Ma com’è possibile che questo avvenga? È molto semplice: perché è terribilmente seducente. Nessuna persona vorrebbe sentirsi esclusa, sola o tagliata fuori dalla realtà in cui vive, e siccome lo stesso sistema che ci discrimina è anche quello che ci educa sappiamo benissimo quali sono le regole necessarie per stare al gioco. Quindi, per paura e questo è un dato importante, ci sarà sempre chi è disposto a sacrificare parte della propria libertà per cercare di fuggire dalla discriminazione.

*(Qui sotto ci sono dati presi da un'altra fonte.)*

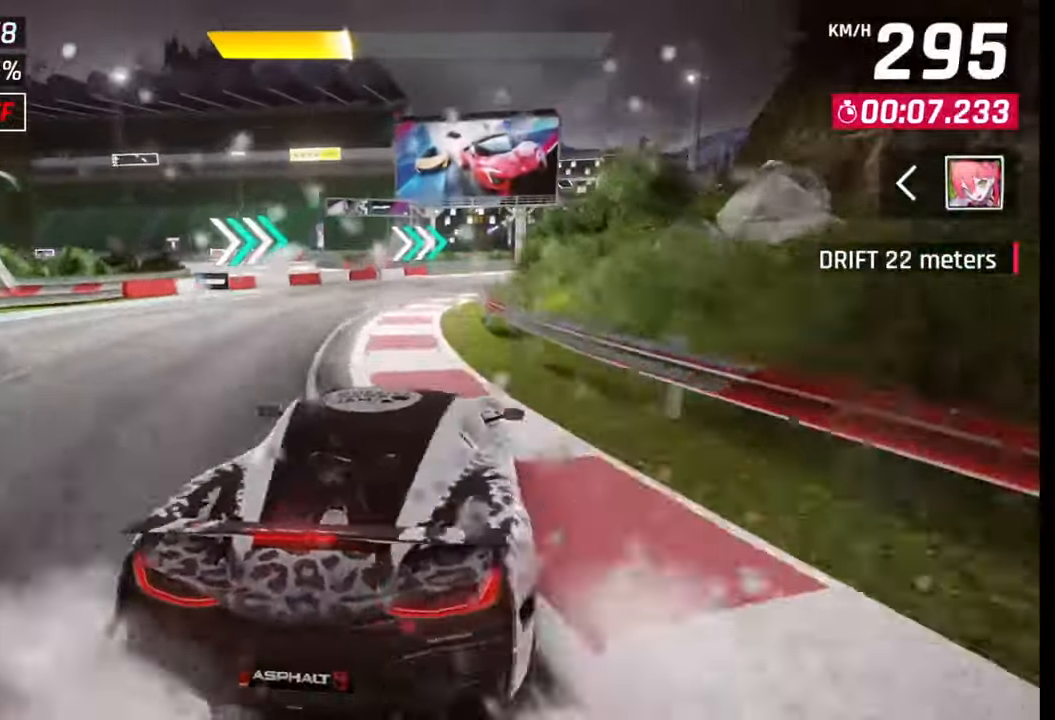
{"buttons": [], "left_stick": "right", "right_stick": "center", "events": []}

Qui però c’è anche da fare una precisazione fondamentale: rivendicare un’identità rivoluzionaria non è sempre facile, anzi, a volte è proprio un privilegio poterlo fare. Riuscire a trovare gli strumenti per scoprirsi e poi uscire da una prigione che non ci chiede mai chi tu sia. Lottare per tutte le nostre sfumature è scomodo, terribilmente scomodo, il punto però è che si fa perché questo è il prezzo da pagare per essere persone libere. Da un lato quindi potremmo anche provare a giustificare chi si lascia guidare da una norma castrante, perché chi non sa di non sapere merita una educazione e non una condanna.
C’è però anche un’altro caso, un po’ più fastidioso, ovvero chi sa di non guardare. Decidere di non lottare per i propri diritti può essere anche quello un privilegio. Possiamo rinunciare alle adozioni per le coppie arcobaleno se a noi non interessano, oppure possiamo decidere di ignorare i diritti delle persone trans perché tanto non ci riguardano. Chi ha potere ha anche gli strumenti per capire e quindi scegliere di non guardare.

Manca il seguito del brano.